TEXTE DU DOCUMENT:
--*--

Par Valérie Ayala, le 2 Juillet 2015 dans JE VEUX DES INFOS PRATIQUES - Je m'informe sur mes droits

Mis en application en 2009, le mandat de protection future est un outil ingénieux, peu connu du grand public (en 2012, seulement 1 000 avaient été mis en oeuvre). Il permet pourtant d'organiser sa protection (ou celle d'un proche) en cas de dépendance future. Jacques Combret, notaire honoraire, nous en dit plus...

Qu'est-ce que le mandat de protection future ?

Jacques Combret : Il y a deux catégories de mandats : le mandat pour soi-même et le mandat pour autrui. Dans le premier cas, il s'agit de désigner, par anticipation, celui qui nous représentera (ou s'occupera de nous) si nous perdons notre capacité. Dans le mandat pour autrui, on va protéger un enfant handicapé dont on s'occupe, afin de lui organiser sa protection si on venait à ne plus être en état de s'en charger.

Le mandat vise à protéger, à la fois, la personne et les biens. Au niveau de la personne, il va prévoir, par exemple, les modalités de son lieu de vie en cas de perte de capacité, les conditions souhaitées pour des prestations personnelles (prise en charge d'un animal de compagnie...). Au niveau des biens, il s'agit d'organiser leur gestion, de fixer des règles, de prévoir, en cas de nécessité, de vendre des biens, de définir l'ordre de priorité à respecter, etc. On peut désigner une ou plusieurs personnes comme mandataire, répartir éventuellement les missions (un mandataire à la personne et un mandataire aux biens).

Quels sont les avantages du mandat de protection future ?

Jacques Combret : Il permet de choisir son représentant, d'organiser "son futur" sur le plan personnel et de donner des instructions pour la gestion de son patrimoine. À titre d'exemple, si une personne a des moyens et ne souhaite en aucun cas aller en maison de retraite en cas de perte de capacité, elle peut imposer un maintien à domicile, même si cela coûte cher.

--*--

DONNÉES FOURNIES:
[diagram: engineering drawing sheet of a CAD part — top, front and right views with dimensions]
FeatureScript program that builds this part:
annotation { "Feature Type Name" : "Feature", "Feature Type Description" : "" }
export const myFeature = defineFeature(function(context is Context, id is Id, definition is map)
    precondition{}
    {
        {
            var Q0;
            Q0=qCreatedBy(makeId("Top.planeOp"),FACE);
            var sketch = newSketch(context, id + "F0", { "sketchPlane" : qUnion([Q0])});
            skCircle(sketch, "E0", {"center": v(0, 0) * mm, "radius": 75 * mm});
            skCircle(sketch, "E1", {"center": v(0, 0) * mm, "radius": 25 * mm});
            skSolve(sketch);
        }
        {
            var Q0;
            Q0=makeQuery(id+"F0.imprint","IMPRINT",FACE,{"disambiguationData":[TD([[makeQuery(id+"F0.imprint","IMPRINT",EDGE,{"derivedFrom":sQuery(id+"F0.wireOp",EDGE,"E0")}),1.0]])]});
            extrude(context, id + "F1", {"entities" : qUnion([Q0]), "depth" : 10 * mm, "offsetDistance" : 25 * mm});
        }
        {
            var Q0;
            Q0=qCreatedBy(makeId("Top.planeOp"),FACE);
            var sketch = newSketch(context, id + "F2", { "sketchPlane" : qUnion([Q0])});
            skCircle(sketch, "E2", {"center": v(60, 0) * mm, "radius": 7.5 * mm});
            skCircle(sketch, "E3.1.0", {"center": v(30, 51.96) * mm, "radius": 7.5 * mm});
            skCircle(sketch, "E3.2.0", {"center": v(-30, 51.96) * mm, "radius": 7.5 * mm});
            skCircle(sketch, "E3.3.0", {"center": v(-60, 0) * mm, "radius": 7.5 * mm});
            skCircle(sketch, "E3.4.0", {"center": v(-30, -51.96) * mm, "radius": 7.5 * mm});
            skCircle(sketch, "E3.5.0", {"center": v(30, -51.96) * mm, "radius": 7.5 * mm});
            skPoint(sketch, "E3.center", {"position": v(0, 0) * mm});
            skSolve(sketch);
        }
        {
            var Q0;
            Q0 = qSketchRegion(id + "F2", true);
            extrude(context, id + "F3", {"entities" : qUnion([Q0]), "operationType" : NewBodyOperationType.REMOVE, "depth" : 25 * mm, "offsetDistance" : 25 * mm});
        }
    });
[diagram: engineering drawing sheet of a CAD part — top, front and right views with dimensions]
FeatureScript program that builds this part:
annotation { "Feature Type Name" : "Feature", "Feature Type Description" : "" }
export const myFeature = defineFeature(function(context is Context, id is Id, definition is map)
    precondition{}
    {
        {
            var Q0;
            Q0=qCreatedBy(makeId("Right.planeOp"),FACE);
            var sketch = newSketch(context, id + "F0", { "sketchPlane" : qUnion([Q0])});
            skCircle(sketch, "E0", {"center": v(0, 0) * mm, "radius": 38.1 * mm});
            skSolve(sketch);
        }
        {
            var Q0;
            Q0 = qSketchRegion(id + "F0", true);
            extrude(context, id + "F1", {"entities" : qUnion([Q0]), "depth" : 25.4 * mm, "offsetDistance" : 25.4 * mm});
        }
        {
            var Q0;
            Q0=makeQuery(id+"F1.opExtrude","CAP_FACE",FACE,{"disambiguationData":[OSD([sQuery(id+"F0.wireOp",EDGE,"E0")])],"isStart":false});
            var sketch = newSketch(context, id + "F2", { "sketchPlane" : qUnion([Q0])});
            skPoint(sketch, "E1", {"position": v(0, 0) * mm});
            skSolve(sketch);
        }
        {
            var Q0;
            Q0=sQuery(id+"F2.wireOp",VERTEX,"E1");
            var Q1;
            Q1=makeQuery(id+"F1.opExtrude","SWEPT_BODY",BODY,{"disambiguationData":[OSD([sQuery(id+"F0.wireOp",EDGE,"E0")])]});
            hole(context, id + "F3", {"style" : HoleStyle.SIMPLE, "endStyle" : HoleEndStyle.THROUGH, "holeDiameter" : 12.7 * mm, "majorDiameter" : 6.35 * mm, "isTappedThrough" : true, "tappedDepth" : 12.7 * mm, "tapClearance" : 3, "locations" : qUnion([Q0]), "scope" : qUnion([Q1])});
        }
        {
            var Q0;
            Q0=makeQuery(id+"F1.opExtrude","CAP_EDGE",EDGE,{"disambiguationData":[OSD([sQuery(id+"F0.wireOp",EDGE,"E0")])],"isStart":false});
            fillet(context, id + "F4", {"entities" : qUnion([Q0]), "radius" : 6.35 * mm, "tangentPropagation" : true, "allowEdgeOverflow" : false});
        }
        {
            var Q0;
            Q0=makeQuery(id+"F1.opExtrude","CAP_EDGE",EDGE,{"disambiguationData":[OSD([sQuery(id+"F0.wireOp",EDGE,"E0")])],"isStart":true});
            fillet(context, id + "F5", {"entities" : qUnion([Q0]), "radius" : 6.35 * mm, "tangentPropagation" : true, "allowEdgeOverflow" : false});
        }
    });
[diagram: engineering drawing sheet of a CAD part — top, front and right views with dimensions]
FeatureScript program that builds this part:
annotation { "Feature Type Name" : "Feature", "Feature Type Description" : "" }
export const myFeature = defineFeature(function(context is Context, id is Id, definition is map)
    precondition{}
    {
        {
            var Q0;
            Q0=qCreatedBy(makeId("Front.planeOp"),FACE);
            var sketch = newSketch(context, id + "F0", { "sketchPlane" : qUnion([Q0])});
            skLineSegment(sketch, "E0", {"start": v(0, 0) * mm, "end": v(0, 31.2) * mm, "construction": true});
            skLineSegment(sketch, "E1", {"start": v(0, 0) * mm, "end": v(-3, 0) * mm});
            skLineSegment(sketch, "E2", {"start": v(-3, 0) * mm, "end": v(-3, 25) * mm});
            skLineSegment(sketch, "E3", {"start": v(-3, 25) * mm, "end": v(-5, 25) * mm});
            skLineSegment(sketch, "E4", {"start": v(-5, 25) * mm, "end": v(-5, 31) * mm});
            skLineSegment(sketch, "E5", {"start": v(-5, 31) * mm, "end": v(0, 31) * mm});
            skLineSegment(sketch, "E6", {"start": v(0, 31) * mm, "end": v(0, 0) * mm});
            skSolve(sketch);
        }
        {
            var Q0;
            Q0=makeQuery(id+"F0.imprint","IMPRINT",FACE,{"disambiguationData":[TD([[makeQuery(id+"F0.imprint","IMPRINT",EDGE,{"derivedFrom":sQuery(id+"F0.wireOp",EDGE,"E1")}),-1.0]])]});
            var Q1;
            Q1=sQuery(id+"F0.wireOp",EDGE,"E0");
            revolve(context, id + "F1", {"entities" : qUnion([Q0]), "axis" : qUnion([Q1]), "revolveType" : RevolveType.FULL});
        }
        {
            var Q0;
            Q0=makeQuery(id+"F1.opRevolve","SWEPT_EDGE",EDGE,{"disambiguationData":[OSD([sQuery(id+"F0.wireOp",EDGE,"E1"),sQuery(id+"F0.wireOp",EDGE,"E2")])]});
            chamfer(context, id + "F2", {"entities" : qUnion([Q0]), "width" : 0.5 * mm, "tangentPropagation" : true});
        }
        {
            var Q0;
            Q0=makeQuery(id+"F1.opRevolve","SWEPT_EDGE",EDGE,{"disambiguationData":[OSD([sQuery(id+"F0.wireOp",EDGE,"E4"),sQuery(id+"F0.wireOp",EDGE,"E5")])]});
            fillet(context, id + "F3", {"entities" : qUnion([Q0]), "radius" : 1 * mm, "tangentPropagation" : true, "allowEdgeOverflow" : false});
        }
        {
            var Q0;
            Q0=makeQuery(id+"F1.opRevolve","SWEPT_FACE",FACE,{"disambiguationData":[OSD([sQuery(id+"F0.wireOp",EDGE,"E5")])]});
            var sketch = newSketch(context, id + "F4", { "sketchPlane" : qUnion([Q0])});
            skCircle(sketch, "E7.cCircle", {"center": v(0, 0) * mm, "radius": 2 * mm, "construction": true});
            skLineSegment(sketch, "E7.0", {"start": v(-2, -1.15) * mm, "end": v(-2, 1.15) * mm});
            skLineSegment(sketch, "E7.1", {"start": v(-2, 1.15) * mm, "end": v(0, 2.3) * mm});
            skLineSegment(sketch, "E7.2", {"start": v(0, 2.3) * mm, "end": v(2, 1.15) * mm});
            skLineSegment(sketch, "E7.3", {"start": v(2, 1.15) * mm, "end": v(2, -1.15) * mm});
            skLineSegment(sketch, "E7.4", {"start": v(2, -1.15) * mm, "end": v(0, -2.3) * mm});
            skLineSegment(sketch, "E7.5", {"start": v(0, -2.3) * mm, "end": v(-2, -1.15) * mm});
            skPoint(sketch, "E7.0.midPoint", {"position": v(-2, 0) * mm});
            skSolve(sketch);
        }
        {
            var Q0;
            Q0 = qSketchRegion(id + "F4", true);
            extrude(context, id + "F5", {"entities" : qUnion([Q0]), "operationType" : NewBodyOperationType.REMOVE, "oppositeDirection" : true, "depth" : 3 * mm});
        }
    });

--*--

EXERCICES À RÉALISER:
1/ Selon le texte sur le mandat de protection future, combien de mandats avaient été mis en œuvre en 2012 ?
2/ Indiquez si chaque affirmation concorde avec le texte sur le mandat de protection future, puis citez les mots du texte qui le prouvent. (a) Le mandat de protection future a été mis en application en 2009. (b) Le mandat ne permet de désigner qu'un seul mandataire. (c) Le mandat pour autrui peut servir à protéger un enfant handicapé.

RÉPONSES ATTENDUES:
1/ Seulement 1 000 mandats avaient été mis en œuvre en 2012.

2/
(a) Oui : « Mis en application en 2009 ».
(b) Non : « On peut désigner une ou plusieurs personnes comme mandataire ».
(c) Oui : « Dans le mandat pour autrui, on va protéger un enfant handicapé dont on s'occupe ».